Transcreva, do trecho sobre violência contra mulheres e Varas de Família, a parte que se inicia com "Violência Institucional. Art." e se encerra com "pena em dobro.".

Trecho selecionado:
►
As violências contra mulheres ocorrem, majoritariamente, no âmbito familiar, sendo, em 63% dos casos, praticados por parceiros íntimos, em 21,2% por ex-parceiros íntimos e em 8,7% por familiares[vii]. Ao final dessa relação, a mulher-vítima precisa regularizar questões nas Varas de Família, tais como: divórcio, partilha de bens, alimentos, guarda e convivência. Ocorre que é comum a postura de magistrados e magistradas em promoverem uma cisão na prestação jurisdicional ao separarem o que deve ser alegado nas Varas de Família e o que deve ser dirimido no Juízo das Varas Especializadas em Violência Doméstica ou Familiar contra a Mulher. Tal conduta desconsidera a interseccionalidade das questões apresentadas, especialmente quando envolvem relações familiares atravessadas por assimetrias de poder e marcadas por violência de gênero. Dessa forma, o mais novo enunciado do FPPC é vanguardista ao prever uma maior cooperação entre os Juízos de Família e Violência Doméstica na proteção integral de mulheres.

Noutro giro, continuar designando audiências de conciliação ou mediação, cuja parte alega ser vítima de violência doméstica ou familiar, pode ser considerada violência institucional de gênero, nos termos do artigo 15-A da Lei de Abuso de Autoridade (Lei Nº 13.869/2009), acrescido pela Lei Nº 14.321/2022, que afirma:

Violência Institucional. Art. 15-A. Submeter a vítima de infração penal ou a testemunha de crimes violentos a procedimentos desnecessários, repetitivos ou invasivos, que a leve a reviver, sem estrita necessidade: I - a situação de violência; ou II - outras situações potencialmente geradoras de sofrimento ou estigmatização: Pena - detenção, de 3 (três) meses a 1 (um) ano, e multa. § 1º Se o agente público permitir que terceiro intimide a vítima de crimes violentos, gerando indevida revitimização, aplica-se a pena aumentada de 2/3 (dois terços). § 2º Se o agente público intimidar a vítima de crimes violentos, gerando indevida revitimização, aplica-se a pena em dobro.
◄
Material de origem:
►
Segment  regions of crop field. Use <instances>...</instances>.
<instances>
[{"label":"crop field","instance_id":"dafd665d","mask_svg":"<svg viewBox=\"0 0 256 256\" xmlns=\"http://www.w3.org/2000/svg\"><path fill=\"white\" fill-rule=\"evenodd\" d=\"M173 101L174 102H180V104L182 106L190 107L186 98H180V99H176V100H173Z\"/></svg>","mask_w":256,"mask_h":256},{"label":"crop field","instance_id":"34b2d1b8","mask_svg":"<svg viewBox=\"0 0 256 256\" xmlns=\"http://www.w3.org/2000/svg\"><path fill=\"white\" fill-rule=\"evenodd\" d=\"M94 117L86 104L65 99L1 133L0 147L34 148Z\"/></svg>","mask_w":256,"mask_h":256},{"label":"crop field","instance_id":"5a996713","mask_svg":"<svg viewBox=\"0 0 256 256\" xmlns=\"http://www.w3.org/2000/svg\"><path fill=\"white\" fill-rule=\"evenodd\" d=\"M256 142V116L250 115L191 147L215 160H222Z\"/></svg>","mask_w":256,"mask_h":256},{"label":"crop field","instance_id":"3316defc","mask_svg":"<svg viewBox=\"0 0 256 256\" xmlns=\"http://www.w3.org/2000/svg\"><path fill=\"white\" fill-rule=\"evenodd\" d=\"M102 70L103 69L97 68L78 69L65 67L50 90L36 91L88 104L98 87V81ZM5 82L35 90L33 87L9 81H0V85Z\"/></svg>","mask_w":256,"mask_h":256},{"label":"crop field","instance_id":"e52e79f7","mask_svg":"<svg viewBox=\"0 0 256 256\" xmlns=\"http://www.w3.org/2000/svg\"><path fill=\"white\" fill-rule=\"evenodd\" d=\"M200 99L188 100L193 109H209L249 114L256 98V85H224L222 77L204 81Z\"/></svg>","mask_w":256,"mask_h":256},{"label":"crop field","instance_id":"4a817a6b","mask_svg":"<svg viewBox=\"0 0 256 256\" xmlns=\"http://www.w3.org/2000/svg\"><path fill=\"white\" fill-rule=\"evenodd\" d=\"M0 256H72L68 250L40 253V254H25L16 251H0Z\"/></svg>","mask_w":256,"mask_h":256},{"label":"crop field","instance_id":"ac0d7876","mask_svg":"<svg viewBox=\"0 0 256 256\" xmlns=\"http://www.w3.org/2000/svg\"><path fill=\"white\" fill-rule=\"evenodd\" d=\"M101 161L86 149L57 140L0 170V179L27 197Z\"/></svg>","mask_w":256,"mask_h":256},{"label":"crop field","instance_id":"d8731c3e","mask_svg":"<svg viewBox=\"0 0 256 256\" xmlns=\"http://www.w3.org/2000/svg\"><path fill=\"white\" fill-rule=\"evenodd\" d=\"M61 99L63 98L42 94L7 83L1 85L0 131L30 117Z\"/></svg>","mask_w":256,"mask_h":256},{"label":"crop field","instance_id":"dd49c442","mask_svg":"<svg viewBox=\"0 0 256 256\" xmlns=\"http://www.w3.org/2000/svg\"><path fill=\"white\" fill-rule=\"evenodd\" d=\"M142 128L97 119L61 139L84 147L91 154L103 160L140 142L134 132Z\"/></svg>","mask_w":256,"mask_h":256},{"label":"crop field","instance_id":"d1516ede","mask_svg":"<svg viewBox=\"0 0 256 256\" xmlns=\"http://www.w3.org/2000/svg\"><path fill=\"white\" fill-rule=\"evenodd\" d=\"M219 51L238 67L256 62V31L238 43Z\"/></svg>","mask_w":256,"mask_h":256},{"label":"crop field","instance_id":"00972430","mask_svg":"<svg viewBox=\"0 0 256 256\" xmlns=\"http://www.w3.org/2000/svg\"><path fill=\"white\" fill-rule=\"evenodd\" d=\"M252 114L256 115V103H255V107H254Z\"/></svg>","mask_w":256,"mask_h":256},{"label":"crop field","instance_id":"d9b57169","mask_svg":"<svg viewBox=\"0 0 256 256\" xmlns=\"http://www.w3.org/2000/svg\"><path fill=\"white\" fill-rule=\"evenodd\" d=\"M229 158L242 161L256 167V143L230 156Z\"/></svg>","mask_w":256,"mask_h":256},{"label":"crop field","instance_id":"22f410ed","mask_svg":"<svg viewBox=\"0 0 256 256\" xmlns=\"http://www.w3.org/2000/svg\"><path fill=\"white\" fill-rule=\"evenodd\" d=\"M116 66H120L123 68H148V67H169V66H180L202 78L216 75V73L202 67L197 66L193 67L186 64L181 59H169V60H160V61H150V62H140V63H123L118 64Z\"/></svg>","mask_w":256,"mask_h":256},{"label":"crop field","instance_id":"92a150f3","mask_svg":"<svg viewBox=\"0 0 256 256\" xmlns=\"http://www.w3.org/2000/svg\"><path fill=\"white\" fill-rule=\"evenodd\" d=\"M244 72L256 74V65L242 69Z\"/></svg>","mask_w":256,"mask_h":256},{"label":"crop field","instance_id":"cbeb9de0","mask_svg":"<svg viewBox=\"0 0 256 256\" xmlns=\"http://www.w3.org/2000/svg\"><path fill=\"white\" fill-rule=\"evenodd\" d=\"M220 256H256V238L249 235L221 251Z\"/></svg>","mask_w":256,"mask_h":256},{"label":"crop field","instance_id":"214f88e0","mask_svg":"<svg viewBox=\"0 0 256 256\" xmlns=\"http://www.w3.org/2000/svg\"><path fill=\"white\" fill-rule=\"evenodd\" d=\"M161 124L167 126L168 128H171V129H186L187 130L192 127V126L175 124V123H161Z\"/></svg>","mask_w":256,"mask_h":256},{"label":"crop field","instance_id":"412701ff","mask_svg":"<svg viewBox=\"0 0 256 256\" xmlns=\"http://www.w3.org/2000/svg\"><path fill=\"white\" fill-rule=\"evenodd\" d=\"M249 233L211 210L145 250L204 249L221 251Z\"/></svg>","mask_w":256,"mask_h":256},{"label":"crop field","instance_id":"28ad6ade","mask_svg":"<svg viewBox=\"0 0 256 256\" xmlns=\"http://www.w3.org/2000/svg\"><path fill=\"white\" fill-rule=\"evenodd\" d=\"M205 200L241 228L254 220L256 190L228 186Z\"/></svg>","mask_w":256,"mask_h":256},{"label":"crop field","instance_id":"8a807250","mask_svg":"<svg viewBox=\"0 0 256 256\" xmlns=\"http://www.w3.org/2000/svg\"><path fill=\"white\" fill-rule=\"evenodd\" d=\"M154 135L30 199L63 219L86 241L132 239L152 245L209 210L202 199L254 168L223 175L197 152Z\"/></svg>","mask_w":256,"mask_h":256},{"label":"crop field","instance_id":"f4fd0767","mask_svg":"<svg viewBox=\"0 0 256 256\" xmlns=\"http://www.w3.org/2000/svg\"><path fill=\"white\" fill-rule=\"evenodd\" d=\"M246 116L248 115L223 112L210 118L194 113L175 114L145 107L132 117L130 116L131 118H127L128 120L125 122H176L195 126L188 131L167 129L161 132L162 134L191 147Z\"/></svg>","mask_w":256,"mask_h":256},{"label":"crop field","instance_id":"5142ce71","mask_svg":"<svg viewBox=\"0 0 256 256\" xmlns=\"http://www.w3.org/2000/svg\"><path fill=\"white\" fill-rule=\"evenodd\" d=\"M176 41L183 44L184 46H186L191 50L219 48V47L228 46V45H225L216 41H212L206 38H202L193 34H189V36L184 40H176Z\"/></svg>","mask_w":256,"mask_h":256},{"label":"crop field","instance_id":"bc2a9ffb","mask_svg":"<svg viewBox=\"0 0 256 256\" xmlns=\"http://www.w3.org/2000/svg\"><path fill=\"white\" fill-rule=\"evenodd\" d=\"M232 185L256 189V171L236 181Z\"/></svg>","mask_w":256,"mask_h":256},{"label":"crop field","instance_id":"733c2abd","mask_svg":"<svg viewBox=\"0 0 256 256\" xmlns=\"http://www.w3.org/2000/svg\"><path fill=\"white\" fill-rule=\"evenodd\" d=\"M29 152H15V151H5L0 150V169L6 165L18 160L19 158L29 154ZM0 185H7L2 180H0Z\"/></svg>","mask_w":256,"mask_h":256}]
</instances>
◄
Resultado do exercício:
Violência Institucional. Art. 15-A. Submeter a vítima de infração penal ou a testemunha de crimes violentos a procedimentos desnecessários, repetitivos ou invasivos, que a leve a reviver, sem estrita necessidade: I - a situação de violência; ou II - outras situações potencialmente geradoras de sofrimento ou estigmatização: Pena - detenção, de 3 (três) meses a 1 (um) ano, e multa. § 1º Se o agente público permitir que terceiro intimide a vítima de crimes violentos, gerando indevida revitimização, aplica-se a pena aumentada de 2/3 (dois terços). § 2º Se o agente público intimidar a vítima de crimes violentos, gerando indevida revitimização, aplica-se a pena em dobro.